July - 2007  Documentary: Ourtown

A Winner in the Maine Documentary Film Competition and an Official Selection of the Camden International Film Festival

ourtownPRODUCER: WENDY HEBB
DIRECTOR: MICHAEL RICHARD           
EDITOR: DOREEN CONBOY

OURTOWN is the story of a small community in Maine forced to consider the consequences when Wal-Mart announces plans to build a SuperCenter in this town of 2000 inhabitants. 

"When I heard that Wal-Mart wanted to build a SuperCenter in our town, it was as though everything I love about Damariscotta was threatened."  Jenny Mayher, Co-founder, OurTown.

OURTOWN follows the story of two young mothers-turned-activists who challenged what many believed was "a done deal".  They launched a grass-roots organization opposed to out-of-scale development, and with the support of their fellow citizens, exercised their right to determine how their town would grow.

This is the story a town tells about itself: the issues that divide, the issues that unite, and the empowerment that comes when people claim responsibility for the places where they live and work and raise their families.

Ultimately, the film asks the questions: Who is in charge? Who gets to decide? What kind of town do you want to live in?

"I enjoyed this film, for its landscapes, and for the kind of controversy it depicts, and above all for the reassurance it offers - that the small and local can now and then prevail against the powerful and multinational."

    Tracy Kidder, Pulitzer Prize and National Book Award winner


Visit the OURTOWN website. Buy the DVD. See the trailer.


June - 2007
Maine Documentary, Short Film Competition Selections Announced
06/15/2007

The Official Selections of the 2007 Maine Documentary Film Competition and the Maine Short Film Competition were announced today by the Maine Film Office.

The Official Selections were chosen by juries made up of Maine media production professionals.
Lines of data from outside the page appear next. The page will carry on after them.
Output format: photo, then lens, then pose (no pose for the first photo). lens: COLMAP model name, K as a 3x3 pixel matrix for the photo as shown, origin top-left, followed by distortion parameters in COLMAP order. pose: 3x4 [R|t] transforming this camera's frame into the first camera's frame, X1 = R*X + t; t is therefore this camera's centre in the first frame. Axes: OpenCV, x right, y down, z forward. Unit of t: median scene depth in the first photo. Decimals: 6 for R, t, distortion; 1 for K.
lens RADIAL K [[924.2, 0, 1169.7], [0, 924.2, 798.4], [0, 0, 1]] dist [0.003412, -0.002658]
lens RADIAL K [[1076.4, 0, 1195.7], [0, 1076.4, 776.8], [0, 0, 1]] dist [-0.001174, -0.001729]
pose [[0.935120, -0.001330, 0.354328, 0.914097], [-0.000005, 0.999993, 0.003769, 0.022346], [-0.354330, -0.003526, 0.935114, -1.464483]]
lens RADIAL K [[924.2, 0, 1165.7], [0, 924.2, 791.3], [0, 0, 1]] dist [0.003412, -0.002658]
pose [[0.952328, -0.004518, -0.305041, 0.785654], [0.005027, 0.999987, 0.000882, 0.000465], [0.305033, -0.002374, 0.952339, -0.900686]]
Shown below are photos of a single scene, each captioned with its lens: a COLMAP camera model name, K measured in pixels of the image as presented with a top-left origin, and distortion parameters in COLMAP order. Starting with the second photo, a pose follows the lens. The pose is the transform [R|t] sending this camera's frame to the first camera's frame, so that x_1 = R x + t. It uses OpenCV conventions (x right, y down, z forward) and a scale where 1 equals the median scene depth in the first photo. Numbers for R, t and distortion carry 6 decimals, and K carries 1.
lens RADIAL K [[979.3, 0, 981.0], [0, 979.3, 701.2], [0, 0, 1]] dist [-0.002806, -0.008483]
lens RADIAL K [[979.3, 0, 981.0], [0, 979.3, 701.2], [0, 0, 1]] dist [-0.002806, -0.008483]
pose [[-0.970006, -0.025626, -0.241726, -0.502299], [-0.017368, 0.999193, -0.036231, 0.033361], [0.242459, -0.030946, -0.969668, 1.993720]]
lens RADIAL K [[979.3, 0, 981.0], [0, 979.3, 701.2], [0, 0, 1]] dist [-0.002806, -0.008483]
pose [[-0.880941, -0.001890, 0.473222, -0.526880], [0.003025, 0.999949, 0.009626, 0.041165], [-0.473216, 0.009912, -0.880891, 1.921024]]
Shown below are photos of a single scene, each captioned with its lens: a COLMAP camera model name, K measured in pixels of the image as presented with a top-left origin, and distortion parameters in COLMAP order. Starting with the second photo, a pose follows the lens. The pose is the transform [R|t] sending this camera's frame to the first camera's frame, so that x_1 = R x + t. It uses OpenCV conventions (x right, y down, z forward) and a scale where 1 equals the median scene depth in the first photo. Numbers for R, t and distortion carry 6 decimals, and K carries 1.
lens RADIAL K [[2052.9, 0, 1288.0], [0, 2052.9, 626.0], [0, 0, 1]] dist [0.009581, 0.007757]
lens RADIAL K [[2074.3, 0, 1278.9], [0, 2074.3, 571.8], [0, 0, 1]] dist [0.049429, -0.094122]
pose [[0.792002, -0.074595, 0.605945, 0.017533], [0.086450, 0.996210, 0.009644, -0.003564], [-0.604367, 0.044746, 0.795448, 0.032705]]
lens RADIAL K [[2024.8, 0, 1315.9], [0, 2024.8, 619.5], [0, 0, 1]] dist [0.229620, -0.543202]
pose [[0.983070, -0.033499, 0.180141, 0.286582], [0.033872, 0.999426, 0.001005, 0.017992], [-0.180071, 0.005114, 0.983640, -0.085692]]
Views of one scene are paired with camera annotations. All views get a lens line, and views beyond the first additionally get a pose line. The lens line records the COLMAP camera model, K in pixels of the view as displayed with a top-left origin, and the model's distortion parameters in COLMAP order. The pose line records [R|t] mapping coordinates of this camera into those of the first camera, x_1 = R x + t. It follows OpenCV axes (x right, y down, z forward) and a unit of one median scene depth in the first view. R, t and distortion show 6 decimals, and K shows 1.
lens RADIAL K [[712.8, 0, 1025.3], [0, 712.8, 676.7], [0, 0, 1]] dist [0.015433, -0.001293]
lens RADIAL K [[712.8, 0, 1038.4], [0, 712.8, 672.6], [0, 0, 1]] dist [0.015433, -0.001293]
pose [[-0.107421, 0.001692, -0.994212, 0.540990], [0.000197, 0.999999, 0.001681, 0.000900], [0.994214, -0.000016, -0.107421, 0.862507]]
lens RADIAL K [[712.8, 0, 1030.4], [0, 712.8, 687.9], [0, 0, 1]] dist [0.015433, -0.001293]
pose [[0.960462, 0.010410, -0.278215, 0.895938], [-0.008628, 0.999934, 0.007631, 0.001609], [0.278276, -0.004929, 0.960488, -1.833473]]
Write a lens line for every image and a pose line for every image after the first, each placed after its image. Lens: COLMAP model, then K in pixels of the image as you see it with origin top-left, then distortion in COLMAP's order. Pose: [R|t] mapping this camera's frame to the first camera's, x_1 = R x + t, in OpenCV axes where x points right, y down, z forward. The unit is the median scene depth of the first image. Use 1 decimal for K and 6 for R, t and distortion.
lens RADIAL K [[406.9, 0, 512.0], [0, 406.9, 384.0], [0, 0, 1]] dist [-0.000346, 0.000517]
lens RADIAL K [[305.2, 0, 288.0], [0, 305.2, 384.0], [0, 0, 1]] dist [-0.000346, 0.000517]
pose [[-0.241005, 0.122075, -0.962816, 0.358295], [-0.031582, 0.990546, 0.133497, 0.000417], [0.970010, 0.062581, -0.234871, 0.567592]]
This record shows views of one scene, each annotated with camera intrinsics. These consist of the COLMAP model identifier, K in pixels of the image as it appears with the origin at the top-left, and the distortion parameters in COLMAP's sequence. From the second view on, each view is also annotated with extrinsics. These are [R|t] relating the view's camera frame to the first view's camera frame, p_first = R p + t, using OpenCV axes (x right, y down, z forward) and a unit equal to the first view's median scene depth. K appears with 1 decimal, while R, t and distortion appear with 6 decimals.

Official Selections were chosen from more than 30 submissions from Maine media artists this year.

The Official Selections of the Maine Documentary Film Competition are:

* "Facing the Past, Malaga Island" and "Fiddling to Fame," two episodes from the Maine Public Broadcasting Network "Maine Experience" series. The Malaga Island episode was produced and directed by Anita Clearfield and edited by Michael McDade. The fiddling episode was produced and directed by Frank Ferrel and edited by Heidi Ann Perkins. The executive producer for both segments was Chris Sweet.
* "There Ought to Be a Law," coproduced and codirected by Anita Clearfield, Shoshana Hoose and Geoffrey Leighton.
* "Rockport Pottery," directed by Evan E. Richards.
* "Front Wards, Back Wards," produced by W. C. Rogers and Melissa Paly and directed by W.C. Rogers.
* "Ourtown," produced by Wendy Hebb, edited by Doreen Conboy and directed by Michael Richard.
* "Trap Day on Monhegan," directed by Richard Searls.
* "Living the Banknorth TD 250," an episode of the TV auto racing series "Inside Line" produced and directed by Gene Landry of Persistence Media.
* "There's This Thing Called...Dishes," produced by Kelley Swan and Justin Morse and directed by Jeffrey Griecci.
* "Coastal Choices: Learning from Five Conservation Success Stories on Maine's Coast," produced and directed by Melissa Paly.

The two competitions are part of the annual Celebration of Maine Filmmakers’ program. Organized by the Maine Film Office, the Celebration includes competitions, film screenings, workshops and other events that demonstrate the breadth of talent within Maine's media production industry. The annual Celebration is cosponsored by the Maine Film Commission, the Maine Film and Video Association and the Maine International Film Festival.